Alain Fontanel, l'actuel premier adjoint au maire et candidat sous l'étiquette La République En Marche (LREM), parle quant à lui d'une "bonne limitation concernant l'impact esthétique et environnemental des enseignes. Je suis pour la protection patrimoniale."
 

L’idée c’était de permettre une installation limitée et modérée et pas de transformer la ville en un parc numérique.
-Mathieu Cahn, tête de liste du Parti socialiste.

 
Le règlement local ne prévoit pas non plus l'installation de publicités aux abords des routes "à grande circulation" et des autoroutes. Le candidat socialiste (PS)  Mathieu Cahn est d'avis de répondre aux demandes des annonceurs et souligne l'importance de "prendre en compte les nouveaux modes de communication tout en les maîtrisant. Ça ne sert à rien d’aller contre son temps et contre la nouvelle technologie." Mais pour ceux qui militent contre la publicité numérique, ces installations vont surtout bénéficier aux entreprises qui en ont les moyens.

 

"Un texte difficile d'accès pour les citoyens"

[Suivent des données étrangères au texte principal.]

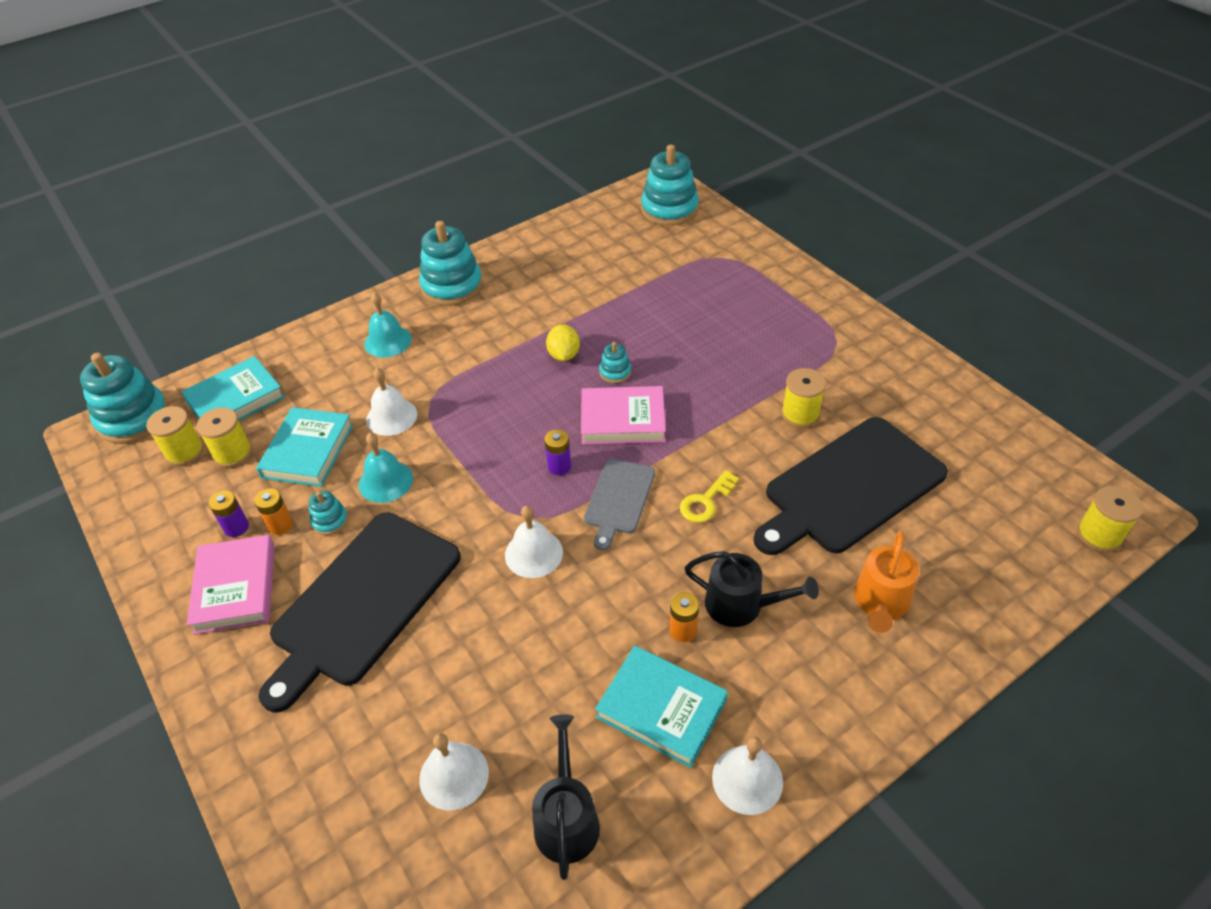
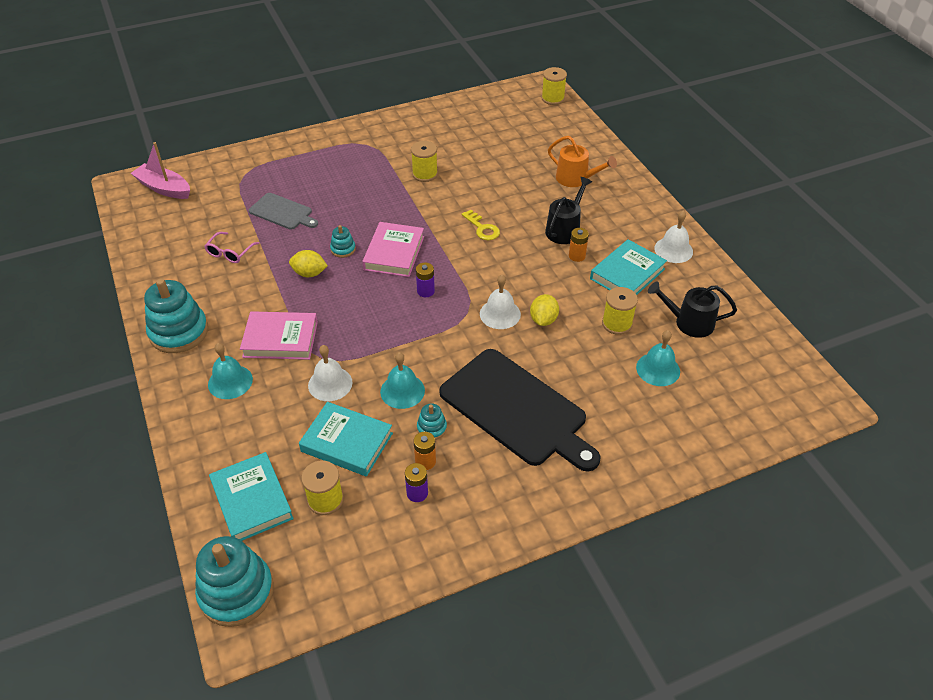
camera: 80 degrees left, 0 degrees up
yellow spool [146,406,204,466] -> yellow spool moved to [602,287,638,335]
pink book [187,535,275,635] -> pink book moved to [240,311,318,360]
white bell [419,733,489,811] -> turquoise bell [636,330,680,386]
grey cutting board [584,459,655,550] -> grey cutting board moved to [249,193,318,230]
turquoise stacking toy [641,145,699,226] -> pink boat [131,142,190,199]
black cutting board [754,417,948,555] -> none
none -> pink glasses [204,232,260,263]
none -> yellow lemon [530,294,559,326]

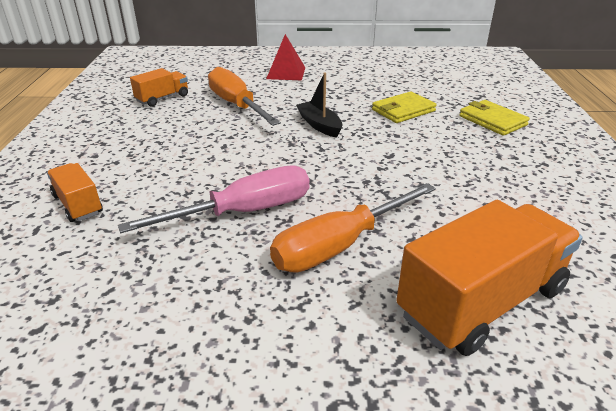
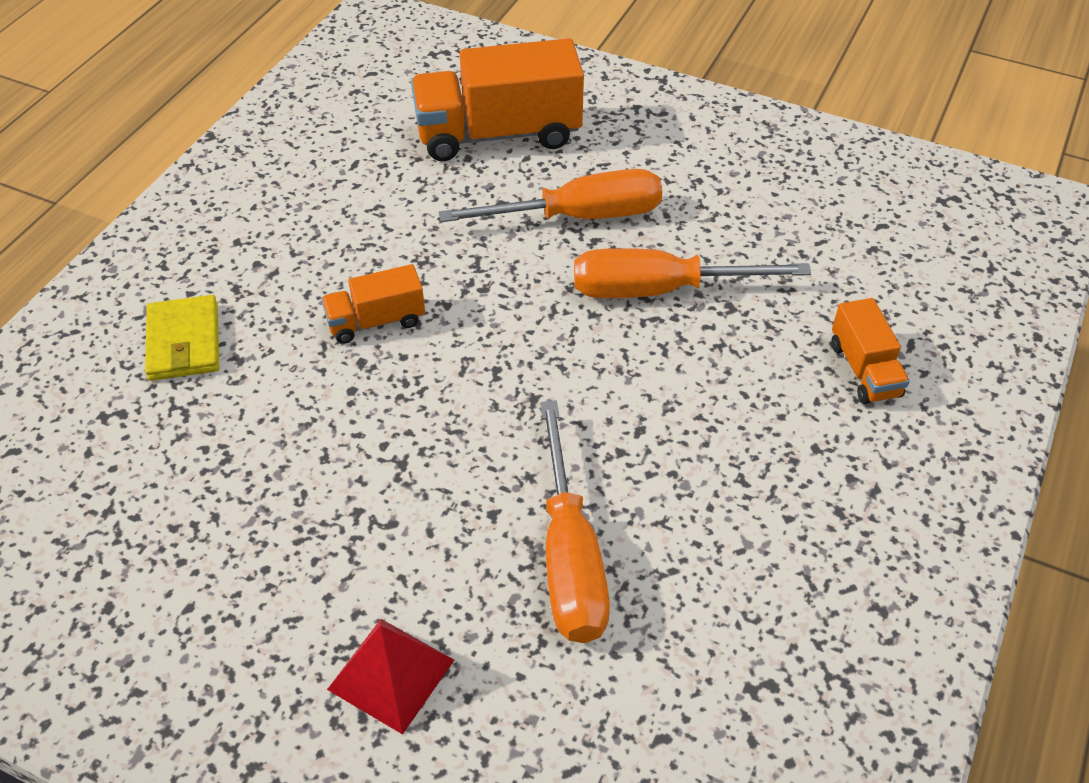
camera: 155 degrees left, 15 degrees up
pink screwdriver [118,165,309,233] -> orange screwdriver [574,248,811,298]
orange truck [130,68,188,107] -> orange truck moved to [321,264,425,344]
black boat [296,73,343,138] -> none
yellow wallet [372,91,437,123] -> none

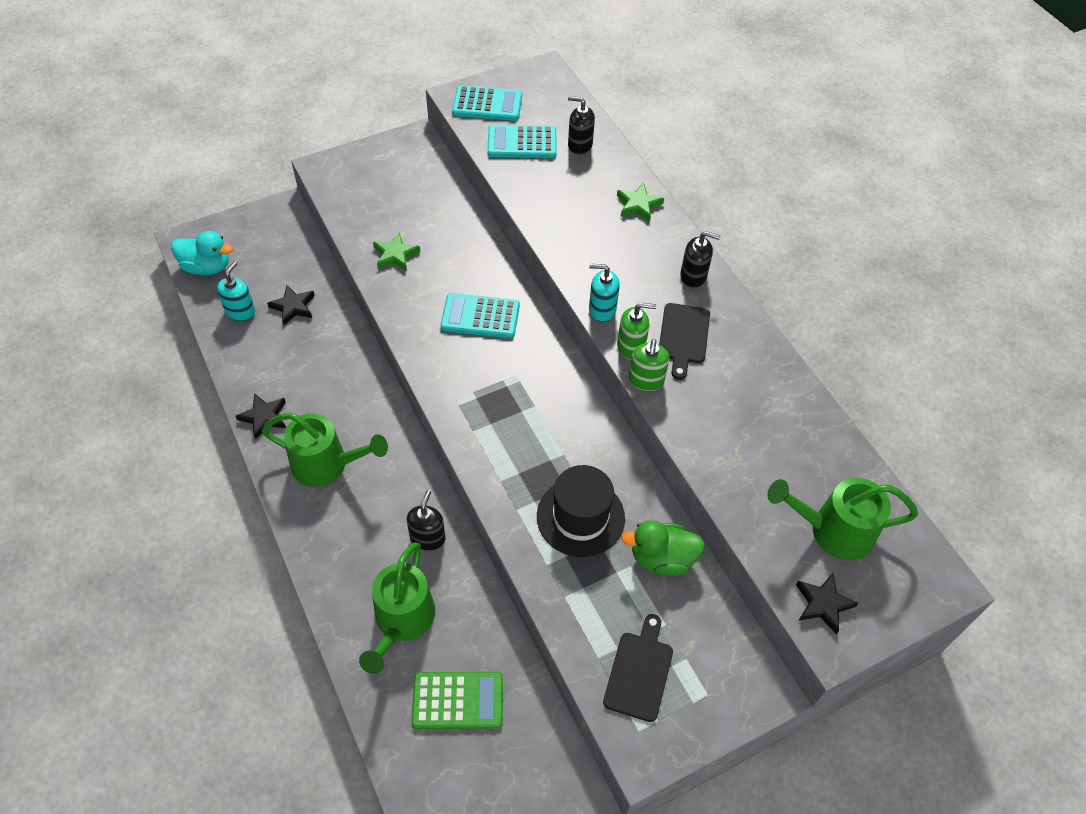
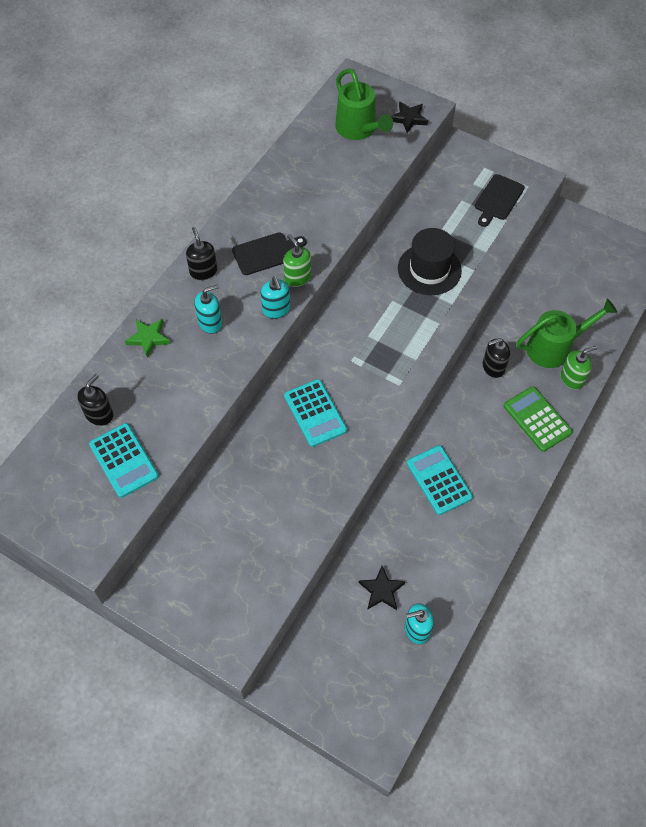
camera: 120 degrees left, 5 degrees up
turquoise duck [171,231,233,275] -> none
black star [236,393,286,439] -> none
green watering can [262,413,388,487] -> none
green star [373,233,420,271] -> none
green calculator [411,672,503,729] -> green calculator moved to [504,386,573,452]
turquoise calculator [452,85,522,121] -> turquoise calculator moved to [407,445,473,515]
black soap dispenser [568,96,595,155] -> black soap dispenser turned 135 degrees counterclockwise [77,374,113,426]
black cutting board [603,614,673,722] -> black cutting board turned 45 degrees counterclockwise [475,174,525,227]
green duck [621,520,705,576] -> none
green soap dispenser [629,339,669,391] -> green soap dispenser moved to [561,346,598,389]
none -> turquoise soap dispenser [194,284,222,334]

D'environ 300 pages, le caractère indigeste du nouveau règlement a été pointé du doigt par les candidats. "En envoyant un document de 300 pages la veille du vote, personne ne peut prendre acte de ce qui est écrit, c’est anti-démocratique", dénonce Kévin Loquais. De son côté, Résistance à l'agression publicitaire avait souligné le manque de visibilité du texte, "il a été ouvert à la concertation, mais il n'y a pas eu d'autre communication autour", accuse l'une des membres. Et la tête de liste Les Républicains (LR), Jean-Philippe Vetter, de renchérir : "On ne les considère pas comme des habitants mais comme des consommateurs."
 

L'opinion des citoyens n’a pas été prise en compte alors que c’est une question qui engage leur bien-être.
-Chantal Cutajar, tête de liste des Citoyens engagés.

 
Censée aiguiller le choix des élus, une enquête publique a été menée pour connaître l'avis des habitants. Problème, cette enquête a été partagée aux élus la veille du vote du règlement local de publicité. Mathieu Cahn confirme qu'elle n’a pas fait l’objet d’un "débat aussi transparent que prévu. Les élus n’ont pas eu le temps de se l’approprier".
 

Il faudra rencontrer les acteurs locaux pour trouver de meilleurs emplacements, pour de la publicité à visée non commerciale.
Kévin Loquais, tête de liste de Strasbourg en commun.

 
Au-delà de sa difficulté d'accès, le nouveau règlement local de publicité devrait faire l'objet "d'une consultation de la population pour associer les citoyens au renouveau de leur environnement publicitaire. Citoyens et associations seront consultés (...) dans la logique de notre volonté de promouvoir la démocratie directe", estime la candidate du Rassemblement National, Hombeline du Parc. Une chose est sûre, le/la futur(e) maire devra tirer un bilan de ces nouvelles technologies pour mieux en débattre au niveau de l'Eurométropole.